Rice pudding was one of the dessert options at the lunch we had after her funeral. I didn’t order it because my mom told me to get my dessert to go, but my cousin M. did. I was sitting next to him, and I kept looking at it, and he said, “Do you want a bite?”
I did, and then my Aunt L. sat down across from us, looked at his dish and said, “Let me try that. I love rice pudding.”
Of course she does. It’s essentially sugar, fat and starch. Can you imagine anything more comforting?
I got turned on to rice pudding last winter while reading Elizabeth Bard‘s Lunch in Paris. She spent a winter making rice pudding while trying to decide what to do with her life. She said stirring the pudding soothed her while she pondered her future. I decided to try it because I thought then that I was having a bad winter. Now, of course, I can’t even remember what was bothering me. It wasn’t four deaths.
Bard must have done a lot of stirring because her version of rice pudding is essentially a sweet risotto. I usually make one that’s based on a recipe from Cook’s Illustrated, and it too requires some slow cooking and a lot of stirring.
The Indian rice pudding I made this week does not, and so I am offering it here for those of you who may be filled with woe and short on time. I know what that’s like too.
Basmati Rice with Coconut Milk
From “A to Z Puddings” by Marie Simmons
3 whole cardamom pods
1 whole cinnamon stick (3 inches)
1 whole clove
1/2 teaspoon salt
2/3 cup basmati rice
1/4 cup raisins (I used golden)
1 cup canned unsweetened coconut milk
1 cup whole milk
2 tablespoons packed light brown sugar
1/2 cup sweetened flaked coconut
Up to 1/2 cup heavy cream
Combine 1 1/2 cups water, cardamom, cinnamon stick, clove and salt in a medium saucepan and bring to a boil.
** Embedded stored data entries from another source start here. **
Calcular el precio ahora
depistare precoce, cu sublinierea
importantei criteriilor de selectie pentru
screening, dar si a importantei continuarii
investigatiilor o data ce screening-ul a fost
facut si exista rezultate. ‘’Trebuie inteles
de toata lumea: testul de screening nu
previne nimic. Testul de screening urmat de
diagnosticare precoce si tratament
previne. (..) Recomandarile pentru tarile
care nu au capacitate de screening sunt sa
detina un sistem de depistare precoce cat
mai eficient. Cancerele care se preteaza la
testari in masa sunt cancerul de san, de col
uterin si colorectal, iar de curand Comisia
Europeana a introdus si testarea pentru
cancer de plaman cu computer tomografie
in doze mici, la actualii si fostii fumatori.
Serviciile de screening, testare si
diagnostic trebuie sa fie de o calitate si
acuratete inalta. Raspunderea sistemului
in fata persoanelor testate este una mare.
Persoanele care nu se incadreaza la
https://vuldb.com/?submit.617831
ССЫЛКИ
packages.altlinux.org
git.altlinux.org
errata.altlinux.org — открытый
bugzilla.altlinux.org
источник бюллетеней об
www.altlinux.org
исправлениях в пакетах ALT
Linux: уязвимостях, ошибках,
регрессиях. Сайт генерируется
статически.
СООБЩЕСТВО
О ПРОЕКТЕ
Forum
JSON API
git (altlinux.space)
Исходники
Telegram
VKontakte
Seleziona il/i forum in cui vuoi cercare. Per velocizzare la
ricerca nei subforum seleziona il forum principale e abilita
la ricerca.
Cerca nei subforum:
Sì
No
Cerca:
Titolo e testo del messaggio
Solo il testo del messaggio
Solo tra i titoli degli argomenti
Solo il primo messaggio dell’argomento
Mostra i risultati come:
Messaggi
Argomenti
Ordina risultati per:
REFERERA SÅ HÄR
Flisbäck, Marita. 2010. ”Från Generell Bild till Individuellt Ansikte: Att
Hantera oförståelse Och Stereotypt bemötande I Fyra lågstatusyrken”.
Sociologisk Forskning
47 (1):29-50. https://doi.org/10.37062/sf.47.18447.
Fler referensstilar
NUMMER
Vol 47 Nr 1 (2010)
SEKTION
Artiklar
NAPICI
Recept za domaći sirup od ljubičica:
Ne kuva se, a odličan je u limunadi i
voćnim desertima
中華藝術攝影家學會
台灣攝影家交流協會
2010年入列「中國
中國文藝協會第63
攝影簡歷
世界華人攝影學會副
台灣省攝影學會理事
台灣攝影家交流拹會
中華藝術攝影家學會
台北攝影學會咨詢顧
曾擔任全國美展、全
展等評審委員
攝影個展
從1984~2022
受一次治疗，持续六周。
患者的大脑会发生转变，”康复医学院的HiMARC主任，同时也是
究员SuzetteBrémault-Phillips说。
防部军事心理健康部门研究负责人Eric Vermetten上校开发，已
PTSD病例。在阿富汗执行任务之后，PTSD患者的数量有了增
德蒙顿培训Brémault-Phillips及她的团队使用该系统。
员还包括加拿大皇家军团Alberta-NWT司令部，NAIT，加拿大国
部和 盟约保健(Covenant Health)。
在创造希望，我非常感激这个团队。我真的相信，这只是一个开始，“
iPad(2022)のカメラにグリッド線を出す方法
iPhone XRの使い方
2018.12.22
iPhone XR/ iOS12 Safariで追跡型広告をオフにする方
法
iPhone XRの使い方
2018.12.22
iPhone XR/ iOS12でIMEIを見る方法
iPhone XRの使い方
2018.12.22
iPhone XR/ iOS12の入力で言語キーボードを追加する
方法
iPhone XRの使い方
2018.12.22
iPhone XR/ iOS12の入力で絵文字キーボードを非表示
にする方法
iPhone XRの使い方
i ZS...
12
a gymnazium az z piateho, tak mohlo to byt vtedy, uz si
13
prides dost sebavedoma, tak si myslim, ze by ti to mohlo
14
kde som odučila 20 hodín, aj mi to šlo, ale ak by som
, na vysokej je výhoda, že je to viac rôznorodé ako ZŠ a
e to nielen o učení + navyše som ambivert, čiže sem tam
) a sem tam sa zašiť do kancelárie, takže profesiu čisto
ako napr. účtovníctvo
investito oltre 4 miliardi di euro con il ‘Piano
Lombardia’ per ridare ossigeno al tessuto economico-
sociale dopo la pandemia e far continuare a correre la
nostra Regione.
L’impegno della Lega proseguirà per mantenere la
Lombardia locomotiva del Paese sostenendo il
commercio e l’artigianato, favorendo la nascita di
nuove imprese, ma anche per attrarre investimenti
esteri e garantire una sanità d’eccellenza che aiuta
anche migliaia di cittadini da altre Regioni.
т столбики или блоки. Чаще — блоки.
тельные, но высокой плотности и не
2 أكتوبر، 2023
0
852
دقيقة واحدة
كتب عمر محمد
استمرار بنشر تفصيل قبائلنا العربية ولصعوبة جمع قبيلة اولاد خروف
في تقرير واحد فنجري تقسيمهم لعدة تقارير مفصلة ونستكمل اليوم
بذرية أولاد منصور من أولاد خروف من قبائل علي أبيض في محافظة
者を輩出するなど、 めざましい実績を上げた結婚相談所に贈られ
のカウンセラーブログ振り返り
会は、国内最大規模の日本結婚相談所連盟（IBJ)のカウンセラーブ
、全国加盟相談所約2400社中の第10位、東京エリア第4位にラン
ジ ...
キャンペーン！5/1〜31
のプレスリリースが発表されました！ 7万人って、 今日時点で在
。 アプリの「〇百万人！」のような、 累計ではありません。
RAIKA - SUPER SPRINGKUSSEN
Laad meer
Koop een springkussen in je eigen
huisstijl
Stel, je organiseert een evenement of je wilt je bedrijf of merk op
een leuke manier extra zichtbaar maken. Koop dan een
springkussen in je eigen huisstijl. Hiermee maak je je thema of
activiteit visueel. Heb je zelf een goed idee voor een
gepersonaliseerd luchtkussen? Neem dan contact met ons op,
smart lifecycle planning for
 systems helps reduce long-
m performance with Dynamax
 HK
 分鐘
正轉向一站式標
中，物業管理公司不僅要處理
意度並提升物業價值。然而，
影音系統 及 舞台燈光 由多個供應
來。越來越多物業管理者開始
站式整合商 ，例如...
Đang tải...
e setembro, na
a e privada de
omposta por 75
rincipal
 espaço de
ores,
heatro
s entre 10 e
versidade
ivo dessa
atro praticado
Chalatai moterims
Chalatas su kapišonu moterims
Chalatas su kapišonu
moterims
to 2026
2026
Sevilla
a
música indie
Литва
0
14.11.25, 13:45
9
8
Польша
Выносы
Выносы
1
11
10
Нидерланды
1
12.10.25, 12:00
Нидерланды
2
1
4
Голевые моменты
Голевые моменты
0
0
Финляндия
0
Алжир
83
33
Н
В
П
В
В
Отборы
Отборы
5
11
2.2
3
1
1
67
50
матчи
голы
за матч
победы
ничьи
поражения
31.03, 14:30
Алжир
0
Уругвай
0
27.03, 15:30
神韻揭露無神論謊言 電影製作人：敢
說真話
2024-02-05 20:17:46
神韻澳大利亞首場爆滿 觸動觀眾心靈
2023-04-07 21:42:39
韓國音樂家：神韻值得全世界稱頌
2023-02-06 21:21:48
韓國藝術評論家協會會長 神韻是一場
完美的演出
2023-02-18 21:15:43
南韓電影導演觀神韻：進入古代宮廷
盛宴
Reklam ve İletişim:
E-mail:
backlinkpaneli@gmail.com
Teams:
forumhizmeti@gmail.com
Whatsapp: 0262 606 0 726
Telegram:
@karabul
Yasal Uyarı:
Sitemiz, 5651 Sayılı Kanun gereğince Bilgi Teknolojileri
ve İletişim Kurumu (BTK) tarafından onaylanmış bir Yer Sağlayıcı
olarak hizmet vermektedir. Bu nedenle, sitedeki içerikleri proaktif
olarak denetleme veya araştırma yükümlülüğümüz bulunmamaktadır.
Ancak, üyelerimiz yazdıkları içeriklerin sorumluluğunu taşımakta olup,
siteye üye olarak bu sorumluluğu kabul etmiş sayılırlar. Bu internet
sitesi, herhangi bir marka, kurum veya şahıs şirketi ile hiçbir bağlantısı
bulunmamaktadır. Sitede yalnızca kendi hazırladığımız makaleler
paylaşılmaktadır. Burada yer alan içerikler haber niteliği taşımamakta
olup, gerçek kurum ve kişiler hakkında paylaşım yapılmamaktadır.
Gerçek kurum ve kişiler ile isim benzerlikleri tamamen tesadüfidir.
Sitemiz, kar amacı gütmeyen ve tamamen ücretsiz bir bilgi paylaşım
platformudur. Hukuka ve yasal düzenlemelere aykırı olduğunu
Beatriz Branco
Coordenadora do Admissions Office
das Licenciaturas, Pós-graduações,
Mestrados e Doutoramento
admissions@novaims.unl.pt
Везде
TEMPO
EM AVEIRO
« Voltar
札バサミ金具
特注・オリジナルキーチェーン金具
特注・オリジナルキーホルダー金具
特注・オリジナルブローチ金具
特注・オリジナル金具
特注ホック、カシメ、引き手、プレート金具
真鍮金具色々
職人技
Stir in rice, turn heat to low, cover and cook until tender, about 15 minutes. Drain any excess liquid.
Meanwhile, place raisins in a bowl and pour 1/2 cup boiling water over them. Let sit 15 minutes and then drain.
When rice is cooked, add coconut milk, milk and brown sugar. Stir. Add raisins. Bring mixture to a boil, then turn heat to low, cover and cook until pudding is very thick. This takes about 20 minutes. Stir pudding occasionally as it cooks.
Stir in coconut. Add enough heavy cream to thin pudding to your taste. It will thicken as it cools, so add more heavy cream or milk, 1 tablespoon at a time, to thin as needed. Serve warm or at room temperature, Indian-style with whole spices still in it.
You can drizzle saffron cream over the pudding when serving it. To make that, heat 1/4 teaspoon saffron in a pan until it just begins to darken, about 10 seconds. Add 1 cup heavy cream and 1 tablespoon sugar. Heat until cream boils, then immediately remove from heat. Cover and steep for 15 minutes. Strain to remove saffron. Refrigerate cream until chilled.